[Stored entries]
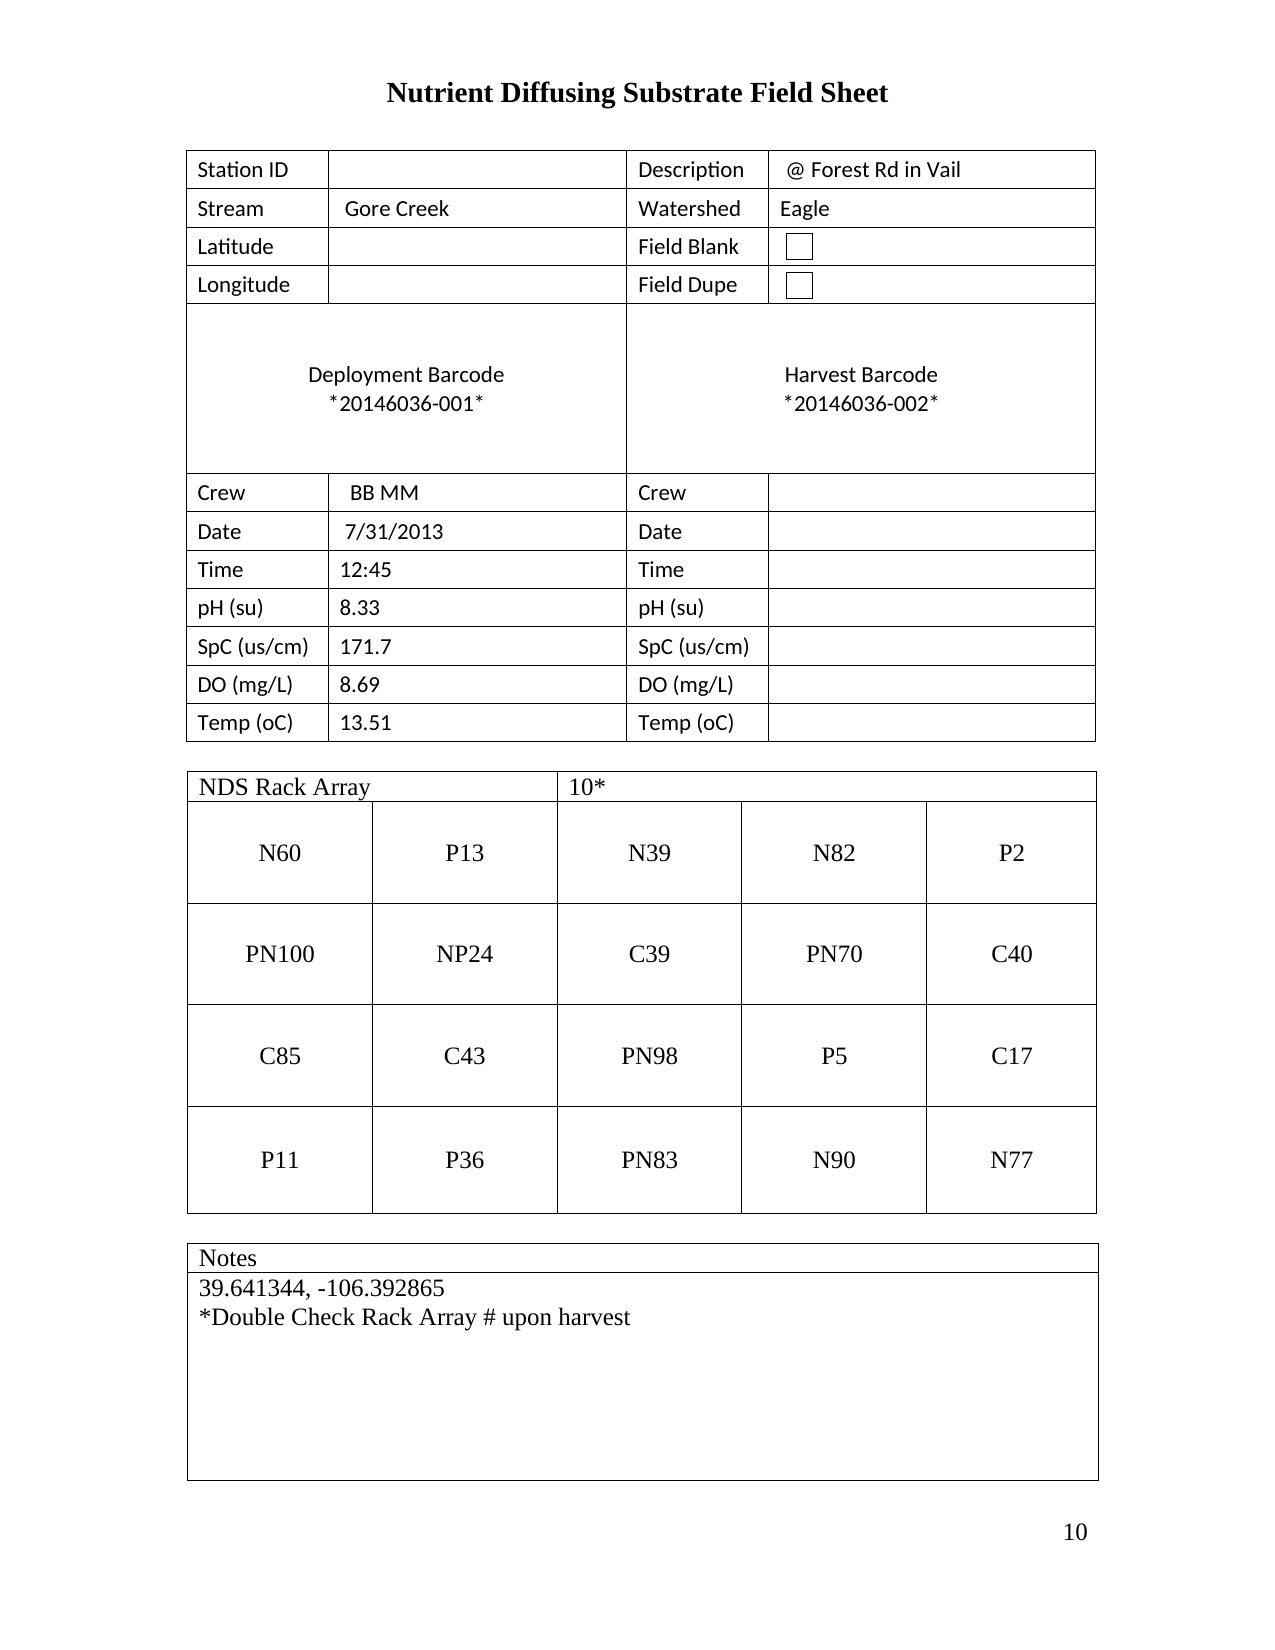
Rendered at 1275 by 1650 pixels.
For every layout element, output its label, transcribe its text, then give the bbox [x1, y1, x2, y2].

table_cell SpC (us/cm) [627, 627, 768, 664]
table_cell DO (mg/L) [627, 666, 768, 703]
table_cell Crew [627, 474, 768, 511]
table_cell NP24 [373, 904, 557, 1004]
table_header @ Forest Rd in Vail [769, 151, 1095, 188]
table_header Station ID [187, 151, 328, 188]
table_cell P2 [927, 802, 1096, 902]
table_cell SpC (us/cm) [187, 627, 328, 664]
table_cell P11 [188, 1107, 372, 1213]
table_cell 7/31/2013 [329, 512, 626, 549]
table_cell PN70 [742, 904, 926, 1004]
table_cell [769, 474, 1095, 511]
table_cell 39.641344, -106.392865 *Double Check Rack Array # upon harvest [188, 1273, 1098, 1480]
table_header 10* [558, 772, 1096, 801]
table_header Description [627, 151, 768, 188]
table_cell pH (su) [627, 589, 768, 626]
table_cell Time [187, 551, 328, 588]
table_cell Date [187, 512, 328, 549]
table_cell [329, 228, 626, 265]
table_cell pH (su) [187, 589, 328, 626]
table_cell N90 [742, 1107, 926, 1213]
table_header [329, 151, 626, 188]
table_cell C40 [927, 904, 1096, 1004]
table_cell 8.69 [329, 666, 626, 703]
table_cell C39 [558, 904, 741, 1004]
table_cell N60 [188, 802, 372, 902]
table_cell 12:45 [329, 551, 626, 588]
table_cell Latitude [187, 228, 328, 265]
table_cell C85 [188, 1005, 372, 1106]
table_cell P5 [742, 1005, 926, 1106]
table_cell Gore Creek [329, 189, 626, 227]
table_cell N77 [927, 1107, 1096, 1213]
table_cell Harvest Barcode *20146036-002* [627, 304, 1095, 473]
table_cell Stream [187, 189, 328, 227]
table_cell Deployment Barcode *20146036-001* [187, 304, 626, 473]
table_header Notes [188, 1244, 1098, 1272]
table_cell [769, 266, 1095, 303]
table_cell Longitude [187, 266, 328, 303]
table_cell [769, 512, 1095, 549]
table_cell N39 [558, 802, 741, 902]
table_cell Crew [187, 474, 328, 511]
table_cell Date [627, 512, 768, 549]
table_cell PN98 [558, 1005, 741, 1106]
table_cell Watershed [627, 189, 768, 227]
table_cell C17 [927, 1005, 1096, 1106]
table_cell 13.51 [329, 704, 626, 741]
table_cell P13 [373, 802, 557, 902]
table_cell Time [627, 551, 768, 588]
table_cell P36 [373, 1107, 557, 1213]
table_cell BB MM [329, 474, 626, 511]
table_cell 8.33 [329, 589, 626, 626]
table_cell Eagle [769, 189, 1095, 227]
table_cell Temp (oC) [187, 704, 328, 741]
table_cell Temp (oC) [627, 704, 768, 741]
table_cell PN100 [188, 904, 372, 1004]
table_cell [769, 551, 1095, 588]
table_cell [329, 266, 626, 303]
table_cell [769, 589, 1095, 626]
table_cell [769, 228, 1095, 265]
table_cell Field Blank [627, 228, 768, 265]
table_header NDS Rack Array [188, 772, 557, 801]
table_cell C43 [373, 1005, 557, 1106]
table_cell DO (mg/L) [187, 666, 328, 703]
table_cell N82 [742, 802, 926, 902]
table_cell PN83 [558, 1107, 741, 1213]
table_cell Field Dupe [627, 266, 768, 303]
table_cell [769, 666, 1095, 703]
table_cell 171.7 [329, 627, 626, 664]
table_cell [769, 627, 1095, 664]
table_cell [769, 704, 1095, 741]
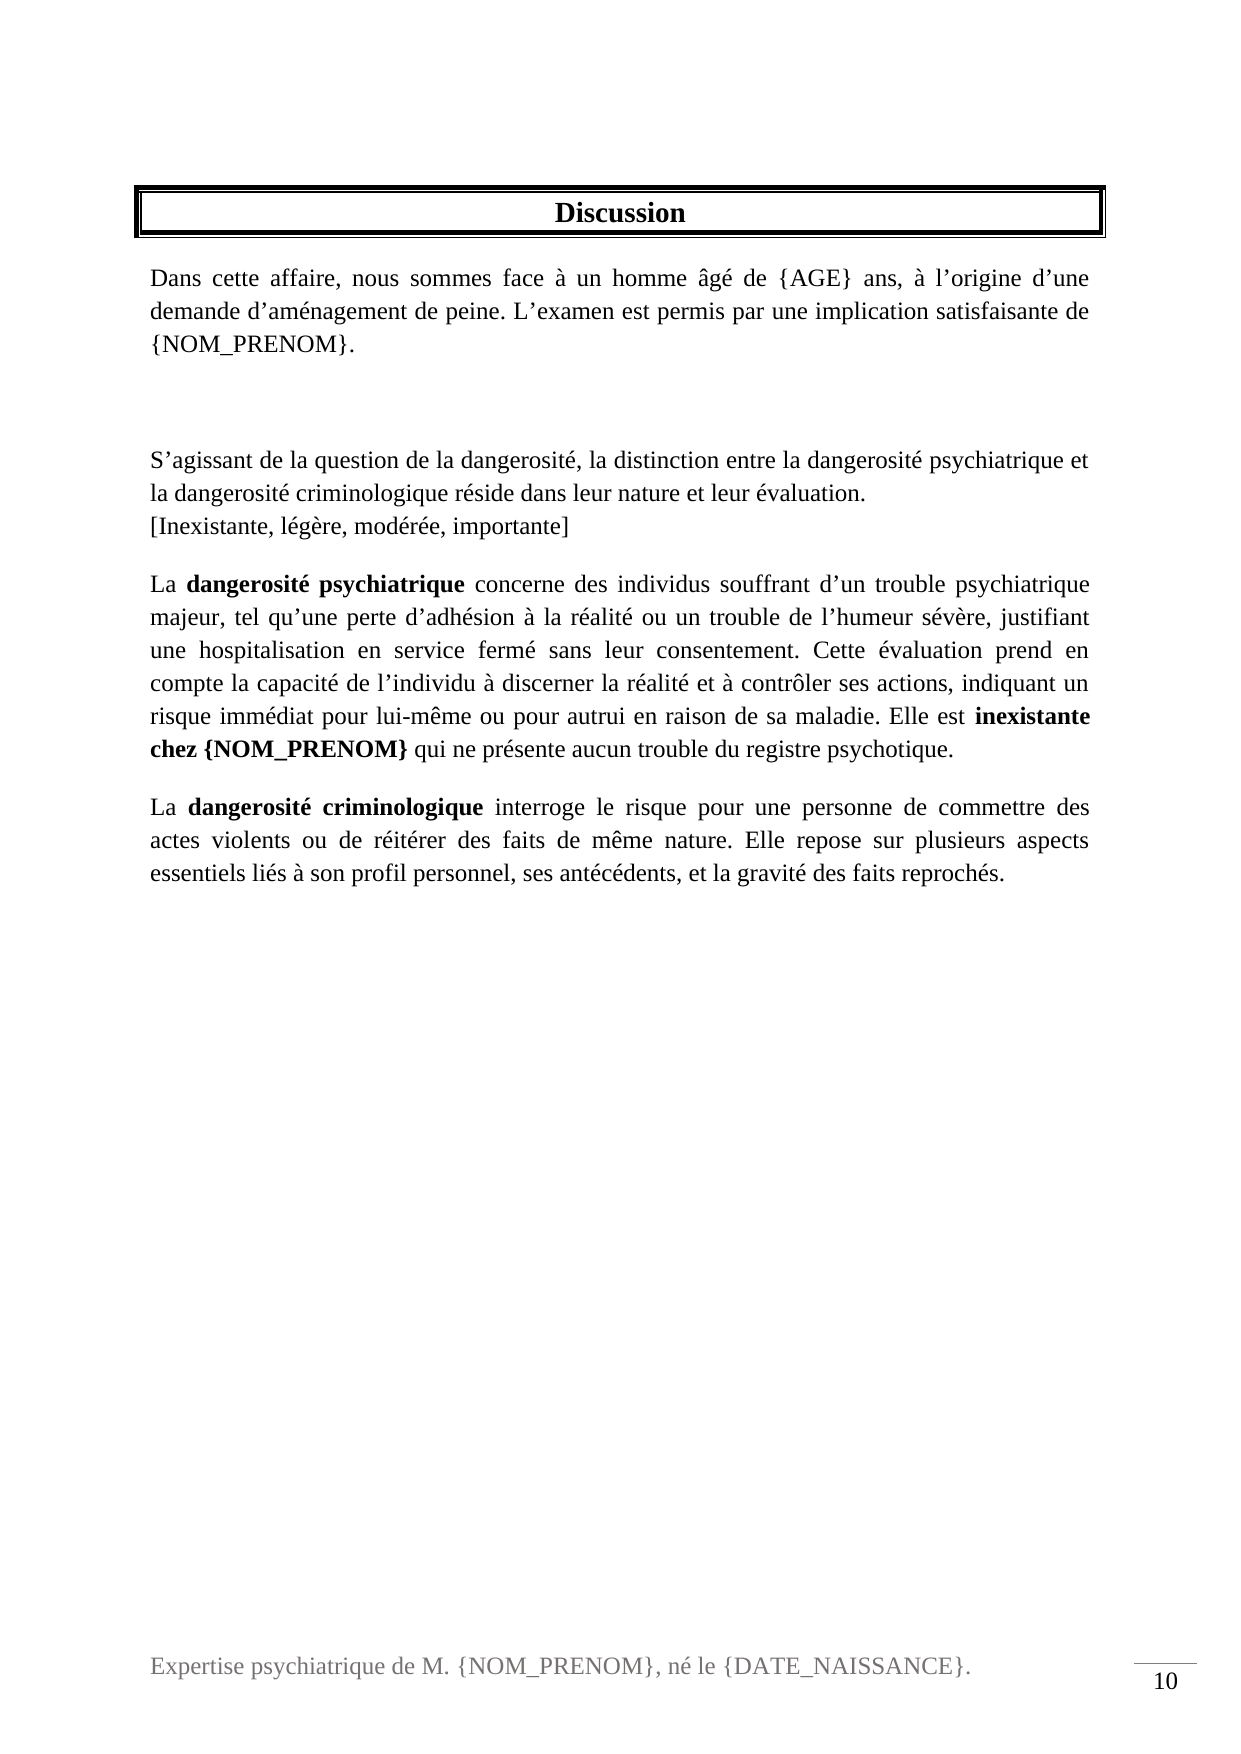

> Exercise requirements
Every entry above should be given again exactly, with no images included.

> Response to the task
Rendered at 1275 by 1650 pixels.
For every layout element, output its label, transcribe its text, then give the bbox [x1, y1, x2, y2].

table_cell SpC (us/cm) [627, 627, 768, 664]
table_cell DO (mg/L) [627, 666, 768, 703]
table_cell Crew [627, 474, 768, 511]
table_cell NP24 [373, 904, 557, 1004]
table_header @ Forest Rd in Vail [769, 151, 1095, 188]
table_header Station ID [187, 151, 328, 188]
table_cell P2 [927, 802, 1096, 902]
table_cell SpC (us/cm) [187, 627, 328, 664]
table_cell P11 [188, 1107, 372, 1213]
table_cell 7/31/2013 [329, 512, 626, 549]
table_cell PN70 [742, 904, 926, 1004]
table_cell [769, 474, 1095, 511]
table_cell 39.641344, -106.392865 *Double Check Rack Array # upon harvest [188, 1273, 1098, 1480]
table_header 10* [558, 772, 1096, 801]
table_header Description [627, 151, 768, 188]
table_cell pH (su) [627, 589, 768, 626]
table_cell Time [187, 551, 328, 588]
table_cell Date [187, 512, 328, 549]
table_cell [329, 228, 626, 265]
table_cell pH (su) [187, 589, 328, 626]
table_cell N90 [742, 1107, 926, 1213]
table_header [329, 151, 626, 188]
table_cell C40 [927, 904, 1096, 1004]
table_cell 8.69 [329, 666, 626, 703]
table_cell C39 [558, 904, 741, 1004]
table_cell N60 [188, 802, 372, 902]
table_cell 12:45 [329, 551, 626, 588]
table_cell Latitude [187, 228, 328, 265]
table_cell C85 [188, 1005, 372, 1106]
table_cell P5 [742, 1005, 926, 1106]
table_cell Gore Creek [329, 189, 626, 227]
table_cell N77 [927, 1107, 1096, 1213]
table_cell Harvest Barcode *20146036-002* [627, 304, 1095, 473]
table_cell Stream [187, 189, 328, 227]
table_cell Deployment Barcode *20146036-001* [187, 304, 626, 473]
table_header Notes [188, 1244, 1098, 1272]
table_cell [769, 266, 1095, 303]
table_cell Longitude [187, 266, 328, 303]
table_cell [769, 512, 1095, 549]
table_cell N39 [558, 802, 741, 902]
table_cell Crew [187, 474, 328, 511]
table_cell Date [627, 512, 768, 549]
table_cell PN98 [558, 1005, 741, 1106]
table_cell Watershed [627, 189, 768, 227]
table_cell C17 [927, 1005, 1096, 1106]
table_cell 13.51 [329, 704, 626, 741]
table_cell P13 [373, 802, 557, 902]
table_cell Time [627, 551, 768, 588]
table_cell P36 [373, 1107, 557, 1213]
table_cell BB MM [329, 474, 626, 511]
table_cell 8.33 [329, 589, 626, 626]
table_cell Eagle [769, 189, 1095, 227]
table_cell Temp (oC) [187, 704, 328, 741]
table_cell Temp (oC) [627, 704, 768, 741]
table_cell PN100 [188, 904, 372, 1004]
table_cell [769, 551, 1095, 588]
table_cell [329, 266, 626, 303]
table_cell [769, 589, 1095, 626]
table_cell [769, 228, 1095, 265]
table_cell Field Blank [627, 228, 768, 265]
table_header NDS Rack Array [188, 772, 557, 801]
table_cell C43 [373, 1005, 557, 1106]
table_cell DO (mg/L) [187, 666, 328, 703]
table_cell N82 [742, 802, 926, 902]
table_cell PN83 [558, 1107, 741, 1213]
table_cell Field Dupe [627, 266, 768, 303]
table_cell [769, 666, 1095, 703]
table_cell 171.7 [329, 627, 626, 664]
table_cell [769, 627, 1095, 664]
table_cell [769, 704, 1095, 741]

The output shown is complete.